为了做课题，通过 uid 读取微博的用户基本信息。
从 chrome 模拟 h5 访问。
某些用户如 uid1 可以正常访问。
某些用户如 uid2 则不行，chrome 中可正常访问。
排除网络不稳定因素。

问题

uid2 访问失败的原因是什么？
有没有方法区分 {访问失败} 和 {用户被封禁销号}。

import requests
def get_user_info(uid):
url = ‘https://m.weibo.cn/api/container/getIndex’
headers = {
‘Accept’: ‘application/json, text/plain, /’,
‘DNT’: ‘1’,
‘MWeibo-Pwa’: ‘1’,
‘Referer’: ‘https://m.weibo.cn/u/1707254184’,
‘User-Agent’: ‘Mozilla/5.0 (iPhone; CPU iPhone OS 11_0 like Mac OS X) AppleWebKit/604.1.38 (KHTML, like Gecko) Version/11.0 Mobile/15A372 Safari/604.1’,
‘X-Requested-With’: ‘XMLHttpRequest’,
}
headers['Referer'] = f'https://m.weibo.cn/u/{uid}'
p = {'type': 'uid',
     'value': uid,
     'containerid': '100505%s' % uid}
body = request(url, headers=headers, params=p)
print(body)
uid1 = 1692016845
uid2 = 1996669711
get_user_info(uid1)
get_user_info(uid2)

Python爬虫问题请教：浏览器能访问到的页面，爬虫时某些id能访问到，有些不能

htzhanglong 1楼

fiddler 下用安卓模拟器测试了下，浏览器访问 uid2，提示证书有问题（已安装 fiddler 证书），会不会是微博方的 https 的问题？
但我不是很懂，有人能费心解释一下嘛？

songsunli 2楼

这个问题我遇到过，典型的反爬虫机制。浏览器能访问但爬虫不行，通常是因为目标网站检测到了爬虫请求。

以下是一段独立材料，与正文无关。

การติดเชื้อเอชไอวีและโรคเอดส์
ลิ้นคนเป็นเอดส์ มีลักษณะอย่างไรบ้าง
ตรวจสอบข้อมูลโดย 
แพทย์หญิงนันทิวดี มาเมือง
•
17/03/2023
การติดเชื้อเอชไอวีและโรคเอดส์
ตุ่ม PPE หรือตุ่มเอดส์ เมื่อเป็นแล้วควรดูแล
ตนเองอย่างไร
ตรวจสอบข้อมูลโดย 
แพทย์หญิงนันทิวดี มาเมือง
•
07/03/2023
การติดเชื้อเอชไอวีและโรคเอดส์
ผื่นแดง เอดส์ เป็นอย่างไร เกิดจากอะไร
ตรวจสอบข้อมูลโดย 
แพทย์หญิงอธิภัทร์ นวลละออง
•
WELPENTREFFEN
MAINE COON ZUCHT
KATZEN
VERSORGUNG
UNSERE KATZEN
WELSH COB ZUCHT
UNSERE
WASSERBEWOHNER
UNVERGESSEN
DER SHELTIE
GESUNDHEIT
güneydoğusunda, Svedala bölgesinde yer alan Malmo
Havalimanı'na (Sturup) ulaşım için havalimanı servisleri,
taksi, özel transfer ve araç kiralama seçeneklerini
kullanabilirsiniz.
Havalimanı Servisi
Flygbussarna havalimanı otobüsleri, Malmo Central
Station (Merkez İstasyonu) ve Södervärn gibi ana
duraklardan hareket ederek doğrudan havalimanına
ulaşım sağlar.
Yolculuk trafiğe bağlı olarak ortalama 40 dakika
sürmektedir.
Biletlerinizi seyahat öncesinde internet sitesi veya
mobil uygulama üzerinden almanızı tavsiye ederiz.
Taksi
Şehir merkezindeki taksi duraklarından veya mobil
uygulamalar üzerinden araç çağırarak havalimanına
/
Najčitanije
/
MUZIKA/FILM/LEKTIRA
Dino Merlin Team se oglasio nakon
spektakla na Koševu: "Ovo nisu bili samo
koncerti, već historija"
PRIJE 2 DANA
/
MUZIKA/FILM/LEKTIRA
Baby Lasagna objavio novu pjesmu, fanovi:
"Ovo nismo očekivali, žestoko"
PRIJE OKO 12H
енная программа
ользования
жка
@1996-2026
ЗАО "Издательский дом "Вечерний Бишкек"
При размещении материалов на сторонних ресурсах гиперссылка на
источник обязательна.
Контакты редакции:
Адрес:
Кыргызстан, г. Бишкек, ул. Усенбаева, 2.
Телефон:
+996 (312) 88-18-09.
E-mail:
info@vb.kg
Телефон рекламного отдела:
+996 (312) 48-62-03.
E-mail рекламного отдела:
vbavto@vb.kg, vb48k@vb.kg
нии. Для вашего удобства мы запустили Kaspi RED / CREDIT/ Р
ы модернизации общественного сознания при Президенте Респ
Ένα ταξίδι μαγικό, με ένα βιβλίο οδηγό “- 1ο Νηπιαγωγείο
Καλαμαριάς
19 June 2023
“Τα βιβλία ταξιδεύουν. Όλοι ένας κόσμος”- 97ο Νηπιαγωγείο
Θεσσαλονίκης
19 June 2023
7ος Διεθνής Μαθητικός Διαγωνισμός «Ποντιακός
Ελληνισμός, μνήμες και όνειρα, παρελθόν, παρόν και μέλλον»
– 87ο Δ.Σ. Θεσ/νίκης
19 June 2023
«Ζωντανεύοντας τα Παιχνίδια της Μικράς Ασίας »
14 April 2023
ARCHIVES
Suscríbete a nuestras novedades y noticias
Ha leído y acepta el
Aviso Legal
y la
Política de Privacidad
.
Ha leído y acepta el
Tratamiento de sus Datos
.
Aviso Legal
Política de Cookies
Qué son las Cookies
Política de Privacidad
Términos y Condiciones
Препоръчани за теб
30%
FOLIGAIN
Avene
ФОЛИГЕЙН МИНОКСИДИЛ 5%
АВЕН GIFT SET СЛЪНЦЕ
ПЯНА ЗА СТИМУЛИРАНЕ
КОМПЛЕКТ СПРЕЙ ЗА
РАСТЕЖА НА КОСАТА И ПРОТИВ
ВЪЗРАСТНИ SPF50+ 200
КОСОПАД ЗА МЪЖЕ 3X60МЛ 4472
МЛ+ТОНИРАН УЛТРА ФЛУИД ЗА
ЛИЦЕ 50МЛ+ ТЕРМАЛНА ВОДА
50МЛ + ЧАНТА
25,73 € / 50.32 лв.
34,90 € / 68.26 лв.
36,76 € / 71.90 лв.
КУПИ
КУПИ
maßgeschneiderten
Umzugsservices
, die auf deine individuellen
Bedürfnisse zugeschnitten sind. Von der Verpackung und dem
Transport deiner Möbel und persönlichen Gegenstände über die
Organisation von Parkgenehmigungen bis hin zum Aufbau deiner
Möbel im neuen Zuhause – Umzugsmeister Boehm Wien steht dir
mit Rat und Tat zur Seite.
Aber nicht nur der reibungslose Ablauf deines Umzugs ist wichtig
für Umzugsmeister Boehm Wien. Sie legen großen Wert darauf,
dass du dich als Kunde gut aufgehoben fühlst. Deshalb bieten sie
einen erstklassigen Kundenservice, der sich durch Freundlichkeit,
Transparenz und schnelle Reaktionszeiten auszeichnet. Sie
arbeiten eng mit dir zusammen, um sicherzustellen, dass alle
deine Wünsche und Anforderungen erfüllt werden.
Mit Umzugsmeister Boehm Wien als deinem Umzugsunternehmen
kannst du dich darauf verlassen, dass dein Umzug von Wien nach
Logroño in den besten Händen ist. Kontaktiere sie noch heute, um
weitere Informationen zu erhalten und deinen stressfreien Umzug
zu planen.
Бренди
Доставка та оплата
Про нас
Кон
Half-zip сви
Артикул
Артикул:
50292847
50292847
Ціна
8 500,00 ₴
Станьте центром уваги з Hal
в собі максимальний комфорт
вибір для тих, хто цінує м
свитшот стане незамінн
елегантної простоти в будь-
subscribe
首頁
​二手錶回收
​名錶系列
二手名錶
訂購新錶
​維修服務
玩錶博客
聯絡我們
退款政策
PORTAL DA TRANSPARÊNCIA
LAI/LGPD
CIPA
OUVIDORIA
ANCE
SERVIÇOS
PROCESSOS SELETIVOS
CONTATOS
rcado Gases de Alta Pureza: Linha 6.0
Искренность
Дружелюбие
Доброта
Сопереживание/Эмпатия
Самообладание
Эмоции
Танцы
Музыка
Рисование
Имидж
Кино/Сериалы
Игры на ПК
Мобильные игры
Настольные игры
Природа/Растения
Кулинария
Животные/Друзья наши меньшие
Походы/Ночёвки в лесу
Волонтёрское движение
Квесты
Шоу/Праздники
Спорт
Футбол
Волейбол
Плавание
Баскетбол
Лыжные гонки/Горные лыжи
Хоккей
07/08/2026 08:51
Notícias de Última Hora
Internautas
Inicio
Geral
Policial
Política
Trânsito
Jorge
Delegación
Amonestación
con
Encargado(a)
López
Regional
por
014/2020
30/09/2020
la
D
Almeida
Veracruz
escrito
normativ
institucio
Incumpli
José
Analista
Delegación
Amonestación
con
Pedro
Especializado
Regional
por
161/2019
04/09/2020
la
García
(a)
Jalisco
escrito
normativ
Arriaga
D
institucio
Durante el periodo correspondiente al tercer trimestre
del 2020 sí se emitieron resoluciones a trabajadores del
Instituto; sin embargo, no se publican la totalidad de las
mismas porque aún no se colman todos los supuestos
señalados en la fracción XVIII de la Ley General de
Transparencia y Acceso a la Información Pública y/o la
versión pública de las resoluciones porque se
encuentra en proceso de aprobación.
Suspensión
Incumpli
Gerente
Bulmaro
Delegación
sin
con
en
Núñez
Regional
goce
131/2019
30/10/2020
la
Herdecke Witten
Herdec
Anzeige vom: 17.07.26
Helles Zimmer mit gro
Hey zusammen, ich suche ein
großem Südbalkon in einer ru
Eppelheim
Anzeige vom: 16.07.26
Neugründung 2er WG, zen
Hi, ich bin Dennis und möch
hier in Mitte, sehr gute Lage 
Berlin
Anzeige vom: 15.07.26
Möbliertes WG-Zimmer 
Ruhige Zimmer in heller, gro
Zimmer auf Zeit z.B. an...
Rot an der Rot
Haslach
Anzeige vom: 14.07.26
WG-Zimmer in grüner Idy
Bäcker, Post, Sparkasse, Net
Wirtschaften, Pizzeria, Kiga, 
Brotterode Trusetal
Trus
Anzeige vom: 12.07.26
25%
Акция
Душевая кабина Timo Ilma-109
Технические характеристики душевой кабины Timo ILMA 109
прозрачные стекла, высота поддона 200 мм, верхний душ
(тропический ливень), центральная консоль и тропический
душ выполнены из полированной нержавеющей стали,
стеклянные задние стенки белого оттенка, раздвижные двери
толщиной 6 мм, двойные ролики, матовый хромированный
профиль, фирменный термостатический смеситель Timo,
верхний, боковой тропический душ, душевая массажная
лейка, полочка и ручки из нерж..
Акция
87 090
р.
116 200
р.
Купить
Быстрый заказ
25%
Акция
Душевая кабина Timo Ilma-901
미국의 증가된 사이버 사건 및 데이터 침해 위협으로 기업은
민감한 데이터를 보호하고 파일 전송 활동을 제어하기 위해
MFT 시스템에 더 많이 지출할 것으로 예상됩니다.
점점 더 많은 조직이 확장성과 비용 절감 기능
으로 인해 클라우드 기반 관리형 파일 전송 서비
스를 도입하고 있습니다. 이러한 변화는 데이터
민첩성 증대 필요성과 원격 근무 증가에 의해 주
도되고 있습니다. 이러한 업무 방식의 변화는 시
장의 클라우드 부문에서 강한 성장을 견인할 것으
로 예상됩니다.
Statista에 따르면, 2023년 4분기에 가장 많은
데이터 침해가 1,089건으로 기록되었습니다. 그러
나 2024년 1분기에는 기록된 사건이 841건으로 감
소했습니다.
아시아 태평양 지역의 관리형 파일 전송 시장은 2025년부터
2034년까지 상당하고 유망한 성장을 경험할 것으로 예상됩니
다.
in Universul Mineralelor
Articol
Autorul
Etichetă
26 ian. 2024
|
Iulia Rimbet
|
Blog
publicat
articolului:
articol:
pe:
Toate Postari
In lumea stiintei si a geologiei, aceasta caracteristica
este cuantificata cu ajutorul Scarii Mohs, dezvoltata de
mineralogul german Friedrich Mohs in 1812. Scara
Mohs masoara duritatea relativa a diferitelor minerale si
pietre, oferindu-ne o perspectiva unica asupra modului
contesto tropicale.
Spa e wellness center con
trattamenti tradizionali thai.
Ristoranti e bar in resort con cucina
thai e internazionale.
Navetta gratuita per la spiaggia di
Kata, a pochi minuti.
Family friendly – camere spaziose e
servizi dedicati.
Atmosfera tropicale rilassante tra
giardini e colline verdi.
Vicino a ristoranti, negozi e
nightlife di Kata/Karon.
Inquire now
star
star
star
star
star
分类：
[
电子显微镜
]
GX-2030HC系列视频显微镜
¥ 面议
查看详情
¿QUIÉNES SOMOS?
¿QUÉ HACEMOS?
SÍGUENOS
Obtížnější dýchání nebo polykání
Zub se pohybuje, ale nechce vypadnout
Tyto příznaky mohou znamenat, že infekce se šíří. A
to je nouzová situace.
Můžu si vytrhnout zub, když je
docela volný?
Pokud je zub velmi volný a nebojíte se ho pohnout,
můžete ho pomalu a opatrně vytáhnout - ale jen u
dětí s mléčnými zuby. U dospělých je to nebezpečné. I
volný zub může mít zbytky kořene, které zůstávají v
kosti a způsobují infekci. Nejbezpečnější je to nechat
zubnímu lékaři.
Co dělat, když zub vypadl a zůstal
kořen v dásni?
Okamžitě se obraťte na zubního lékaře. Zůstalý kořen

最常见的原因是请求头（headers）不完整。很多网站会检查User-Agent、Referer、Cookie等字段。有些id能访问到是因为它们对应的页面可能对爬虫限制较少，或者你刚好带了正确的cookie。

给你个完整的解决方案：

import requests
from bs4 import BeautifulSoup
import time

def get_page_with_proper_headers(url):
    headers = {
        'User-Agent': 'Mozilla/5.0 (Windows NT 10.0; Win64; x64) AppleWebKit/537.36 (KHTML, like Gecko) Chrome/91.0.4472.124 Safari/537.36',
        'Accept': 'text/html,application/xhtml+xml,application/xml;q=0.9,image/webp,*/*;q=0.8',
        'Accept-Language': 'zh-CN,zh;q=0.9,en;q=0.8',
        'Accept-Encoding': 'gzip, deflate, br',
        'Connection': 'keep-alive',
        'Upgrade-Insecure-Requests': '1',
        'Cache-Control': 'max-age=0',
        'Referer': 'https://www.google.com/'  # 根据实际情况修改
    }
    
    # 如果需要cookie
    cookies = {
        'session_id': 'your_session_id_here'  # 从浏览器开发者工具复制
    }
    
    try:
        response = requests.get(url, headers=headers, cookies=cookies, timeout=10)
        response.raise_for_status()
        return response.text
    except requests.exceptions.RequestException as e:
        print(f"请求失败: {e}")
        return None

# 使用示例
url = "https://example.com/page/123"
html_content = get_page_with_proper_headers(url)

if html_content:
    soup = BeautifulSoup(html_content, 'html.parser')
    # 解析页面内容
    print("页面获取成功")
else:
    print("页面获取失败")

关键点：

完整的headers模拟真实浏览器
必要的cookies（从浏览器开发者工具Network标签复制）
适当的延迟避免被封IP

如果还是不行，可能是动态加载的内容，需要用Selenium或Playwright。先用浏览器开发者工具检查网络请求，看看哪些请求是真正获取数据的。

总结：先完善请求头，不行再考虑动态渲染。

gougou168 3楼

>>>get_user_info(uid2)
{‘ok’: 0, ‘msg’: ‘这里还没有内容’, ‘data’: {‘cards’: []}}

does uid2 really exist?

vueper 4楼

经过测试，查看这个博主好像要登录之后才能看，不知道是什么机制
楼主可以用隐身模式打开这两个链接试试
http://weibo.com/u/1996669711
https://m.weibo.cn/u/1996669711

yuanlaile 5楼

后来访问失败的都加 cookie 重取了。不过不知道微博网页版的这个 cookie 管用多久，客户端 api 倒是能用很久，不过那个访问多了又有 403 限制，之后再看吧。